Behaviour of radionuclides in the aquatic environment
|REMOTRANS - Processes regulating remobilisation, bioavailability and translocation of radionuclides in marine sediments (2000-2003)|
The aim of this project was to study remobilisation of radiologically important radionuclides from sediments with different characteristics from European environments. This was necessary as transboundary exposure has to be taken into account in modelling and assessment of committed doses. The study evaluated the long-range transport of radionuclides, their speciation and their uptake by biota. The results provided more precise knowledge of long-term consequences from present and past sources and a more informed debate on waste management in the marine environment.
|ARMARA - Radioecological assessment of the concequences of contamination of Arctic waters: modelling the key processes controlling radionuclide behaviour under extreme conditions (1996-1999)|
The objectives of this project were to measure gamma and plutonium isotope activity concentrations in biota samples collected from Russian Arctic seas; compare the activity concentrations measured in two salmon populations migrating in the Arctic and Baltic Seas and to calculate the bio-concentration factors for 137Cs and 239,240Pu in benthic organisms, fish, seabirds and seals in Arctic seas. The study also determined the distribution of Cs and Pu radioisotopes in the organs of seals and obtained information on the consumption of marine products by the local population.
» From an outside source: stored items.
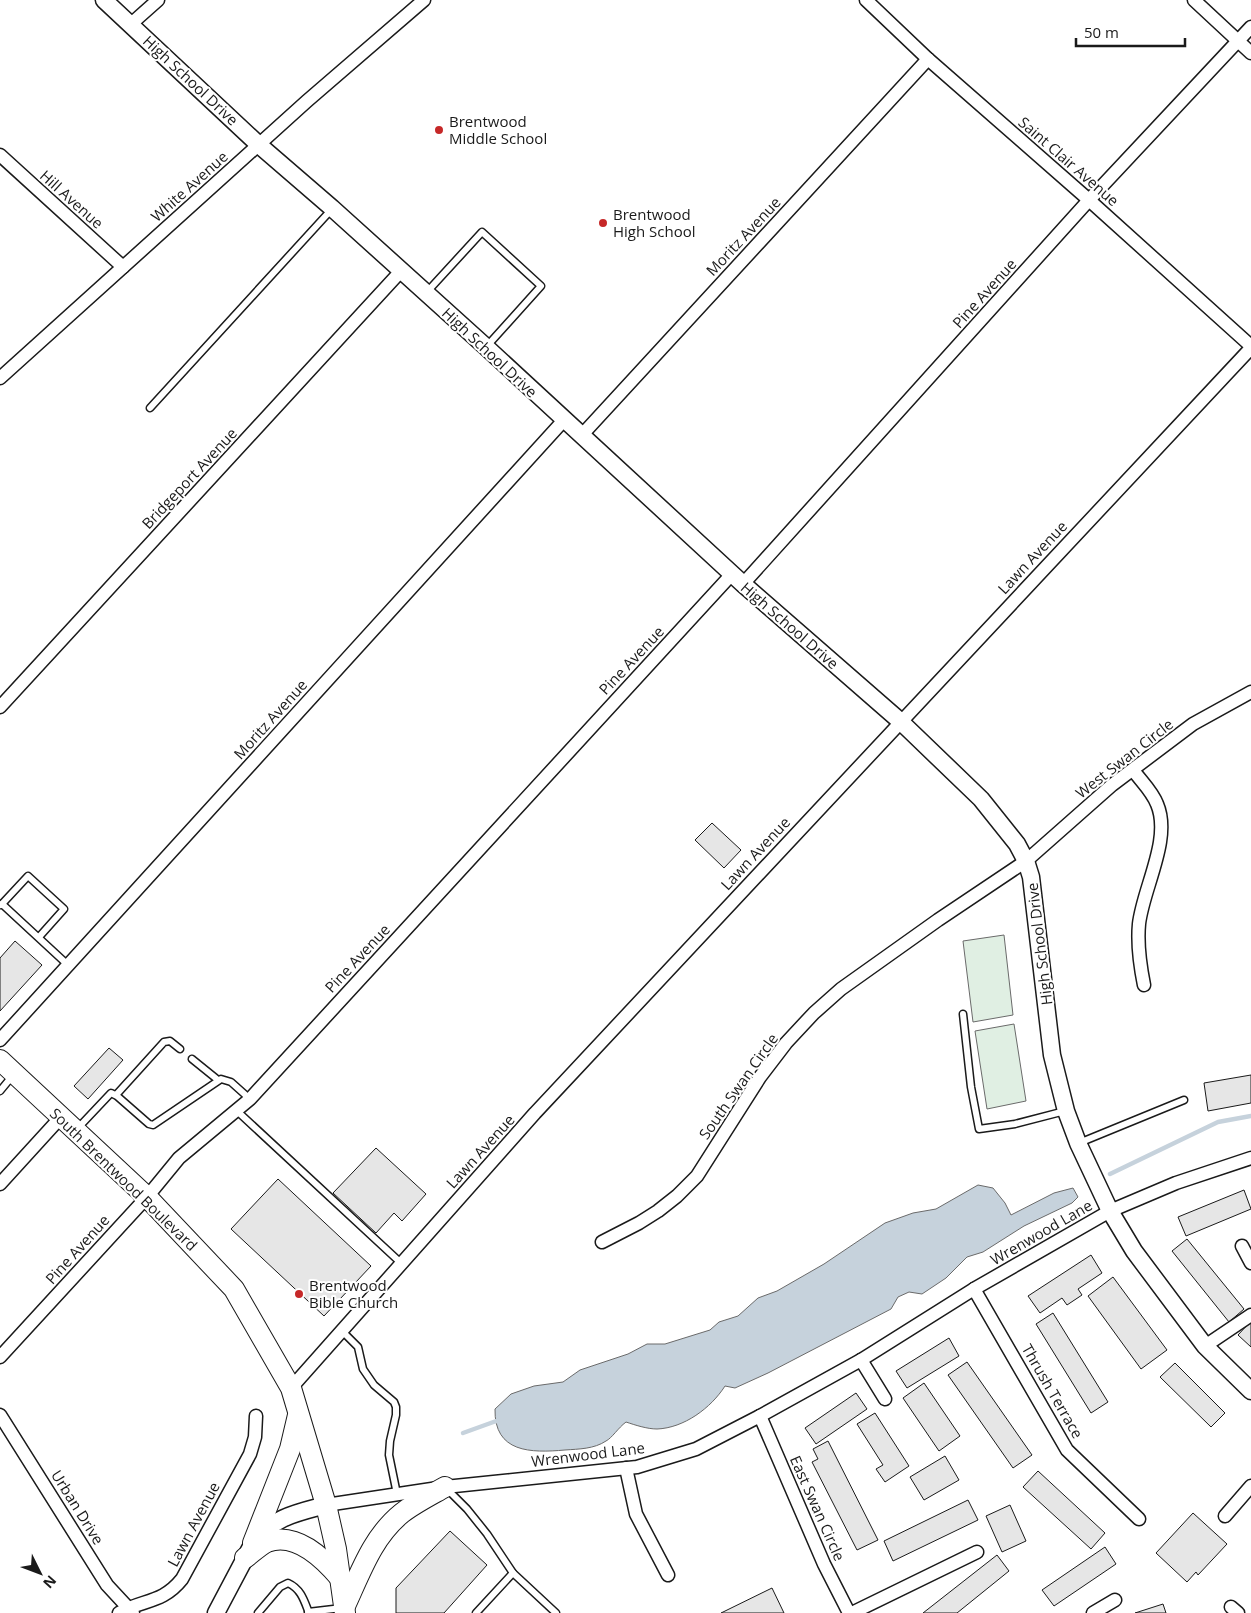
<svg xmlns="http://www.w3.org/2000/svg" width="1251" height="1613" font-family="'Open Sans',sans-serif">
<rect width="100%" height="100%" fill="#fff"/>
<g fill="#e0efe3" stroke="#6a6a6a">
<path d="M1004 935 1013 1015 973 1022 963 941Z"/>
<path d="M1014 1024 1026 1101 987 1109 975 1031Z"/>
</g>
<path fill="#c6d2dc" stroke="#6a6a6a" d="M978 1185 993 1188 1005 1203 1011 1215 1054 1193 1073 1188 1078 1197 1072 1203 1024 1226 983 1252 967 1257 946 1278 922 1294 909 1292 898 1297 891 1309 768 1373 735 1388 725 1386C711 1408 684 1428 657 1429 647 1429 635 1425 626 1422 618 1428 612 1438 606 1441 594 1449 579 1449 565 1450 531 1453 494 1453 495 1409L511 1394 534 1386 563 1382 580 1370 628 1354 647 1344H665L710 1330 719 1322 738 1316 758 1298 777 1291 824 1264 885 1223 913 1213 936 1209Z"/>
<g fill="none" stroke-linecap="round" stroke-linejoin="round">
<g stroke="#c6d2dc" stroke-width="4.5">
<path d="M1110 1174 1218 1122 1251 1116"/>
<path d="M463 1433 499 1420"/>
</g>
</g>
<g fill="#e6e6e6" stroke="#1a1a1a">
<path d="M712 823 741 850 724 868 695 840Z"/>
<path d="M15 941 42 965 0 1011V958Z"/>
<path d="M109 1048 123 1060 88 1099 74 1086Z"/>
<path d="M1251 1075V1103L1208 1111 1204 1083Z"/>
<path d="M376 1148 426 1194 402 1221 394 1213 376 1233 333 1193Z"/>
<path d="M278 1179 371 1266 324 1316 231 1229Z"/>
<path d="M1244 1190 1251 1209 1186 1236 1178 1217Z"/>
<path d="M1187 1239 1244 1309 1229 1322 1172 1251Z"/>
<path d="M1091 1255 1102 1273 1078 1289 1082 1295 1067 1305 1062 1298 1040 1313 1028 1296Z"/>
<path d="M1113 1277 1167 1350 1141 1369 1088 1296Z"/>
<path d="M1053 1313 1108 1402 1091 1413 1036 1324Z"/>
<path d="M1251 1321V1347L1238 1335Z"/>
<path d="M949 1338 959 1356 907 1388 896 1371Z"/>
<path d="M967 1362 1032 1455 1013 1468 948 1375Z"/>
<path d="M1175 1363 1225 1413 1211 1427 1160 1377Z"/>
<path d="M924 1383 960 1436 939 1451 903 1398Z"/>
<path d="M856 1393 867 1409 816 1444 805 1428Z"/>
<path d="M875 1413 909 1466 885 1482 876 1469 883 1465 857 1424Z"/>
<path d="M828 1441 878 1540 857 1550 812 1462 818 1459 813 1449Z"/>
<path d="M945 1456 959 1480 924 1500 910 1477Z"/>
<path d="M1038 1471 1105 1533 1091 1549 1023 1487Z"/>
<path d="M968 1500 978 1520 893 1561 884 1541Z"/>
<path d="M1010 1505 1026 1541 1002 1552 986 1516Z"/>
<path d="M1193 1513 1227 1544 1198 1575 1196 1572 1187 1582 1156 1553Z"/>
<path d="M450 1531 487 1565 444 1613H396V1588Z"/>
<path d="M1105 1547 1116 1564 1054 1606 1042 1590Z"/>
<path d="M997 1555 1009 1571 957 1613H923Z"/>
<path d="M772 1588 784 1613H721Z"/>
<path d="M1163 1604 1166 1613H1135Z"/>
</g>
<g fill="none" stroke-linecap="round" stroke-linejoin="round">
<defs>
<g id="service">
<path d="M426 293 482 232 541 286 487 346"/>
<path d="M150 408 332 209"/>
<path d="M2 904 28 876 64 909 39 937"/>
<path d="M1 905 2 904 68 965"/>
<path d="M963 1014 971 1087 979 1129 1015 1124 1065 1111"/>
<path d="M192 1059 218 1080"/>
<path d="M0 1091 14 1074"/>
<path d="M116 1095 164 1042 170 1041 180 1049"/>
<path d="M237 1111 401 1263"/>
<path d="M77 1129 111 1093 117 1096 149 1124 153 1125 221 1079 231 1082 250 1099"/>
<path d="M1079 1143 1184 1100"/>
<path d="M342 1331 358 1347 363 1369 374 1385 394 1402 396 1407V1415L390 1441 389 1455 397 1494"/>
<path d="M446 1488 467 1509 487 1534 513 1573 556 1613"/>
<path d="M308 1612 342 1608"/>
<path d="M258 1613 280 1587 288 1583C301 1589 304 1600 309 1613"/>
<path d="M476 1613 513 1573"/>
</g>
<g id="minor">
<path d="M866 0 928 59 1089 200 1251 346"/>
<path d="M1194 0 1251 53"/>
<path d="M131 24 158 0"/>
<path d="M0 155 123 267"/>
<path d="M0 378 307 101 424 0"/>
<path d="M581 436 928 59"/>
<path d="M743 584 1089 200 1251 27"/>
<path d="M0 707 401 271"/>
<path d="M1133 770C1141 781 1152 791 1157 804 1172 839 1143 888 1139 924 1137 945 1140 965 1144 985"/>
<path d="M0 1040 564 420"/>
<path d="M0 1184 61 1117"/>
<path d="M602 1242 639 1223 658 1211 677 1196 697 1176 760 1077 786 1043 814 1013 841 989 938 920 1026 861 1112 785 1193 724 1251 692"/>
<path d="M1242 1246 1251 1263"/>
<path d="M974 1289 1067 1450 1139 1519"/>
<path d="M1205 1346 1251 1315"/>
<path d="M0 1357 147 1197 179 1158 250 1099 732 574"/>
<path d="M861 1360 885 1399"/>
<path d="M291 1388 535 1113 1251 348"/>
<path d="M0 1415 107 1585 133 1613"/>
<path d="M760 1416 824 1564 849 1613"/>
<path d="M626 1468 636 1514 668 1575"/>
<path d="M326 1505 445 1487 637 1467 696 1449 760 1416 861 1360 974 1289 1110 1211 1176 1183 1251 1158"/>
<path d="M1225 1516 1251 1486"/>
<path d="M1231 1607 1238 1613"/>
<path d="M119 1613C143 1599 162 1604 182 1579L250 1454 255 1437 256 1416"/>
<path d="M852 1613 977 1552"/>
<path d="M1093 1613 1115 1600"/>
</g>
<g id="tertiary">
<path d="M104 0 259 145 332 208 486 347 743 584 900 721 981 799 1017 844 1026 861 1031 877 1052 1055 1066 1111 1078 1143 1110 1211 1134 1251 1205 1346 1251 1391"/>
<path d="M216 1613 253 1543C273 1517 296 1513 326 1505"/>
</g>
<g id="primary">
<path d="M0 1060 147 1197 234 1289 291 1388 326 1505 336 1549 345 1613"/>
<path d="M253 1543 290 1449 298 1415"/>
<path d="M245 1558C252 1553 259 1546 267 1542 296 1531 323 1558 340 1578"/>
<path d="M344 1608C360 1574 372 1537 402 1513 415 1503 431 1495 445 1487"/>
</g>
</defs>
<use href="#service" stroke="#1a1a1a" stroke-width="9"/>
<use href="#minor" stroke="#1a1a1a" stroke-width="15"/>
<use href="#tertiary" stroke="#1a1a1a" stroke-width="19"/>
<use href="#primary" stroke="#1a1a1a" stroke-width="22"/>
<use href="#service" stroke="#fff" stroke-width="6"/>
<use href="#minor" stroke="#fff" stroke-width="12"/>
<use href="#tertiary" stroke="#fff" stroke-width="16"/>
<use href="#primary" stroke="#fff" stroke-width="20"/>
</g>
<g fill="#c62828" stroke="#fff" stroke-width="2">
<circle cx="439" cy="130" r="5"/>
<circle cx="603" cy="223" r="5"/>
<circle cx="299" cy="1294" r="5"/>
</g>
<g text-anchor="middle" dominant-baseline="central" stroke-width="4" stroke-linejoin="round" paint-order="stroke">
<g font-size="15" fill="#1a1a1a" stroke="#fff">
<text transform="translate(191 80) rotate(43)">High School Drive</text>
<text transform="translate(1069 161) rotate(41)">Saint Clair Avenue</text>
<text transform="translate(189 186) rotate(-42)">White Avenue</text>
<text transform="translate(72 199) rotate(42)">Hill Avenue</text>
<text transform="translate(743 236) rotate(-47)">Moritz Avenue</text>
<text transform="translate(984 293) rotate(-48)">Pine Avenue</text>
<text transform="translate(490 352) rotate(43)">High School Drive</text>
<text transform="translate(189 478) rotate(-47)">Bridgeport Avenue</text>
<text transform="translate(1032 557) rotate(-47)">Lawn Avenue</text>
<text transform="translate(790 625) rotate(41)">High School Drive</text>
<text transform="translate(631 660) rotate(-47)">Pine Avenue</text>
<text transform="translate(270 719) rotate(-48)">Moritz Avenue</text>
<text transform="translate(1124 758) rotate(-38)">West Swan Circle</text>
<text transform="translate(755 853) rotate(-47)">Lawn Avenue</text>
<text transform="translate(1039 944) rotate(-97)">High School Drive</text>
<text transform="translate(357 958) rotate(-47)">Pine Avenue</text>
<text transform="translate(738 1086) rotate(-55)">South Swan Circle</text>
<text transform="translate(480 1151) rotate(-48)">Lawn Avenue</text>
<text transform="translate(124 1179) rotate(44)">South Brentwood Boulevard</text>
<text transform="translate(1041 1232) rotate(-30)">Wrenwood Lane</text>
<text transform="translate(77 1249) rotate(-48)">Pine Avenue</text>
<text transform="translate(1053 1391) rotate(60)">Thrush Terrace</text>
<text transform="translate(588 1454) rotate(-7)">Wrenwood Lane</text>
<text transform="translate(78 1507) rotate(58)">Urban Drive</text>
<text transform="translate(818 1508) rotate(66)">East Swan Circle</text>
<text transform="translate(193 1524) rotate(-62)">Lawn Avenue</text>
</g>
<g font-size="15" fill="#1a1a1a" stroke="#fff" text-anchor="start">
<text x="449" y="121">Brentwood<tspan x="449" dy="17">Middle School</tspan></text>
<text x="613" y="214">Brentwood<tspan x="613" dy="17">High School</tspan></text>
<text x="309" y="1285">Brentwood<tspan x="309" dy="17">Bible Church</tspan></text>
</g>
</g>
<g transform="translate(40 1573) rotate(132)" stroke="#ffffff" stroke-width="4" paint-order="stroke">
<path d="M0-4L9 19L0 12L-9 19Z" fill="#1a1a1a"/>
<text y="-8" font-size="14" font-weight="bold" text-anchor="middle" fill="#1a1a1a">N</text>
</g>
<path d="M1076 38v8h109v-8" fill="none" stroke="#1a1a1a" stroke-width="2.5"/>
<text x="1084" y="38" font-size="15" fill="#1a1a1a" stroke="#ffffff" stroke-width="4" paint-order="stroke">50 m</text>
</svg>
|MARINA-BALT - The radiological exposure of the European Community from radioactivity in the Baltic|
The aim of this project was to examine the overall impact on the population of EC Member States from natural and man-made radionuclides in the Baltic Sea. The study collected information on the disposal of wastes into the Baltic Sea and activity concentrations measured in marine waters and biota. Data was also collected on the quantities, distribution and utilisation of marine products. This information was then used to calculate the dose to man.
|ADVANCE - Source-specific ecosystem transfer of actinides utilising advanced technologies (2001-2003)|
This project compared the influence of source-term and ecosystem characterisation on the mobility and biovailability of actinides in terrestrial, freshwater and marine ecosystems. The studies provided information on the mechanisms and key processes influencing actinide transfer and the subsequent implications for dose and impact assessment. Case study sites were located in Palomares, Mayak, Irish Sea, Semipalatinsk and Chernobyl, sites which represented different source-terms and ecosystem characteristics. State-of-the-art speciation methods and ultra low-level techniques were used to determine source-term characteristics, actinide transfer and bioavailability at each of the sites.